* [과제 내용]: 아래 모든 항목에 적힌 글을 한 줄에 문자열 하나씩 JSON 목록으로 옮기세요. 빈 줄과 그림은 빼 주세요.

(모음집에서 뽑아 온 기록)
☆ ☆ ☆

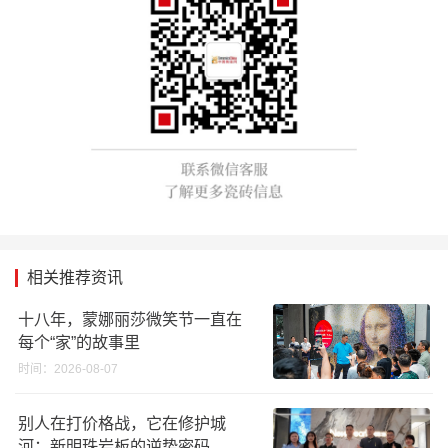
相关推荐资讯
十八年，蒙娜丽莎微笑节一直在
每个“家”的故事里
时间：2026-08-07
别人在打价格战，它在修护城
河：新明珠岩板的逆势密码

☆ ☆ ☆

* [과제 답안]:
[
  "相关推荐资讯",
  "十八年，蒙娜丽莎微笑节一直在",
  "每个“家”的故事里",
  "时间：2026-08-07",
  "别人在打价格战，它在修护城",
  "河：新明珠岩板的逆势密码"
]